Tape Strips in Dermatology Research

A. J. Hughes; S. S. Tawfik; K. P. Baruah; E. A. O'Toole; R. F. L. O'Shaughnessy


The British Journal of Dermatology. 2021;185(1):26-35. 

In This Article


TS offer a simple and minimally invasive method to access components of the epidermis. TS have been applied broadly in dermatology research, but their widespread adoption has been limited by variability between protocols and a lack of standardization. For RNA extraction, we recommend using 20 TS and a commercial guanidinium thiocyanate lysis buffer with a scraper, then purification using a spin column kit.

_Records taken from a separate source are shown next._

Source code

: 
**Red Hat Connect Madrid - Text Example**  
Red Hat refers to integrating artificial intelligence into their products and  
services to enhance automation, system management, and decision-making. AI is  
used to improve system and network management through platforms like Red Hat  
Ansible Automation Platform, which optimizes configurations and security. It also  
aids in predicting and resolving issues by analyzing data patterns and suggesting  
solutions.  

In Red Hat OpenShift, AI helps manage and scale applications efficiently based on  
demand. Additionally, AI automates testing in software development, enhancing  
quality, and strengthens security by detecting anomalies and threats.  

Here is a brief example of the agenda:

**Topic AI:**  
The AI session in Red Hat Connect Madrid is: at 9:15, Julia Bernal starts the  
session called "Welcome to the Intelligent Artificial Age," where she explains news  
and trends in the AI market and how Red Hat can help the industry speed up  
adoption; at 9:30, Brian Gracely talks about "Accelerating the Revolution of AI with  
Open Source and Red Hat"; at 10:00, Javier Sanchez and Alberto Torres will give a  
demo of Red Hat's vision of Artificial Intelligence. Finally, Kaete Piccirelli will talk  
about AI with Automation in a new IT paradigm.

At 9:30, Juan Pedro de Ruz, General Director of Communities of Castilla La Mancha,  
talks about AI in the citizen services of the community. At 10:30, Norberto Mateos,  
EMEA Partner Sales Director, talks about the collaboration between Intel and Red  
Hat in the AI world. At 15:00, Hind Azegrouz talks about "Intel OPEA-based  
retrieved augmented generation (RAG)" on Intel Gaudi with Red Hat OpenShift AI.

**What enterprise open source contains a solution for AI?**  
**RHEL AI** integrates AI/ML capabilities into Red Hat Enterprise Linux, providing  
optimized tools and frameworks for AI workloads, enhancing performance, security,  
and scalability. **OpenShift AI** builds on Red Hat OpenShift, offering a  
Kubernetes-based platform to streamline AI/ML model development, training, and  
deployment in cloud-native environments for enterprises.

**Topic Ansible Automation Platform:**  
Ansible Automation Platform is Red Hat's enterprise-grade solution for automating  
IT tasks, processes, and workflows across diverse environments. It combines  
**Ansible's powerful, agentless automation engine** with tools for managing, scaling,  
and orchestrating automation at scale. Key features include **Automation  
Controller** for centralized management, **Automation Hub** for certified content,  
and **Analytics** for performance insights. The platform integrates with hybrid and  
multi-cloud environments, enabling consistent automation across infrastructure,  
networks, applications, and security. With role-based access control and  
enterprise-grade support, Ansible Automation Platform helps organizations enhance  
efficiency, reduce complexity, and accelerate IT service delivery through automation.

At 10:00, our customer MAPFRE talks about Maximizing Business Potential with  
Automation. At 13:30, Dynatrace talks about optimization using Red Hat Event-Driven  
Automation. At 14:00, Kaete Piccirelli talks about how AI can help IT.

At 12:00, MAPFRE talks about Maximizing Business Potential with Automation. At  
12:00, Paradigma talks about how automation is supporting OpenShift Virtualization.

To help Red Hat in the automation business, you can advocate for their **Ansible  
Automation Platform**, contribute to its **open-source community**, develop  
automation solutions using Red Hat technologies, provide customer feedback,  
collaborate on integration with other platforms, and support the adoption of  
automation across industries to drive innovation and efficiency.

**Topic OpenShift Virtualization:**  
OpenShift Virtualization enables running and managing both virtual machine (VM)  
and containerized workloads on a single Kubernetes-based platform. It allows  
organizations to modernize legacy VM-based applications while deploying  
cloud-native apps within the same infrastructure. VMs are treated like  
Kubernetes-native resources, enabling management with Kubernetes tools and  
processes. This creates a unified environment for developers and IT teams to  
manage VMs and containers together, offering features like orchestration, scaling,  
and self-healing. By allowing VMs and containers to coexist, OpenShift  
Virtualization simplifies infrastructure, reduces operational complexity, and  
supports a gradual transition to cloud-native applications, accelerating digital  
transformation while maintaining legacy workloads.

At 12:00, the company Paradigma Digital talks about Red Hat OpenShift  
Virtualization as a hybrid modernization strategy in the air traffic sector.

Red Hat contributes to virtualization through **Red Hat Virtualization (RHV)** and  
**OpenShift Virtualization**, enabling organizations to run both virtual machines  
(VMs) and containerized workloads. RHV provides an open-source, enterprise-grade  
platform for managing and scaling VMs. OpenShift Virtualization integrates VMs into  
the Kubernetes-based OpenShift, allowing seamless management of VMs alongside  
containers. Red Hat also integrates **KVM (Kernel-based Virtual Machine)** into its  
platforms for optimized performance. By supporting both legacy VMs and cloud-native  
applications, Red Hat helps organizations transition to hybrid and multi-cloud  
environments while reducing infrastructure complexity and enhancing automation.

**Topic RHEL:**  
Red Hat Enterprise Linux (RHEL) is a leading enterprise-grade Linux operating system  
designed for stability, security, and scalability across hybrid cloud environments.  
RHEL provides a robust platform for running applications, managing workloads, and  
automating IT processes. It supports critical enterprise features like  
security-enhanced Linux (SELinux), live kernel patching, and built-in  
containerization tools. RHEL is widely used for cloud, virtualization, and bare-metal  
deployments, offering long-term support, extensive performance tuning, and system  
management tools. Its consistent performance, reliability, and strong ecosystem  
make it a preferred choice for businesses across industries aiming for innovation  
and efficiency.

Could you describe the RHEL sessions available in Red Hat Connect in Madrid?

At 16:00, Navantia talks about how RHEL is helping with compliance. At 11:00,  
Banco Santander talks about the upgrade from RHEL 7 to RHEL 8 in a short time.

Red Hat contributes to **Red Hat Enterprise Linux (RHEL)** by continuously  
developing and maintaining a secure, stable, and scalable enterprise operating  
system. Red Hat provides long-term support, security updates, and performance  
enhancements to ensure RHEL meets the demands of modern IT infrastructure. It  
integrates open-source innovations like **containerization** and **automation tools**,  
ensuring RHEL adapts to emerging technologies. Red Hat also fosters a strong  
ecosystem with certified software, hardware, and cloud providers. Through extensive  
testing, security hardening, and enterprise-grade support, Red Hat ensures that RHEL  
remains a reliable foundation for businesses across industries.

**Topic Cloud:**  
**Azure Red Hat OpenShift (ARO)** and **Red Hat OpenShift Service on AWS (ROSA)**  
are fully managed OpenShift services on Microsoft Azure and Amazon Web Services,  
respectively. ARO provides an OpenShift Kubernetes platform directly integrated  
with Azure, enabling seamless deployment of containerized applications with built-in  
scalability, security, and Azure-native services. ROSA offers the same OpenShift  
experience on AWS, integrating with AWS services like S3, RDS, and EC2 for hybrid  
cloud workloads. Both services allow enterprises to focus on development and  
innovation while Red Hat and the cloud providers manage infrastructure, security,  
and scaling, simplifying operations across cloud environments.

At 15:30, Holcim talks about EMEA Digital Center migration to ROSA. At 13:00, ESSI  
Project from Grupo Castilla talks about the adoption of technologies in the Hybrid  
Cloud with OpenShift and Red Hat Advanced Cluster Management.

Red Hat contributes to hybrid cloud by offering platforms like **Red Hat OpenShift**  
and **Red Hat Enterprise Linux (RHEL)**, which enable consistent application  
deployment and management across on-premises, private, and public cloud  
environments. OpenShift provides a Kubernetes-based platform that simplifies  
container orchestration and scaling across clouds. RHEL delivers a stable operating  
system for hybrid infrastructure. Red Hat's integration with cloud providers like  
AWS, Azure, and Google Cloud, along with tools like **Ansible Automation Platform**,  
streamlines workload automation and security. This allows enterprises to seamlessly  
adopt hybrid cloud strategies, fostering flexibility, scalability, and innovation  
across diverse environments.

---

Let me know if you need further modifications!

For psoriasis and koebnerizing dermatoses we advise caution if taking over 10 TS from nonlesional skin. There is no optimum protocol to extract protein, and methodology should be designed based on the target studied. The number of TS should correspond to the depth of target expression and abundance. For soluble proteins, we recommend starting with 10 min of sonication in PBS. For insoluble proteins, we recommend 30 min of sonication with a buffer containing 0·2% SDS in PBS. The addition of DTT should be considered if the yield is suboptimal (note that compatibility with downstream analysis kits should be checked). If both protein and RNA extraction are required from the same set of TS, TS 2–10 can be used for protein extraction and TS 11–20 for RNA. Wider sharing of protocols and yield data will allow TS to be more widely used as an alternative to biopsies.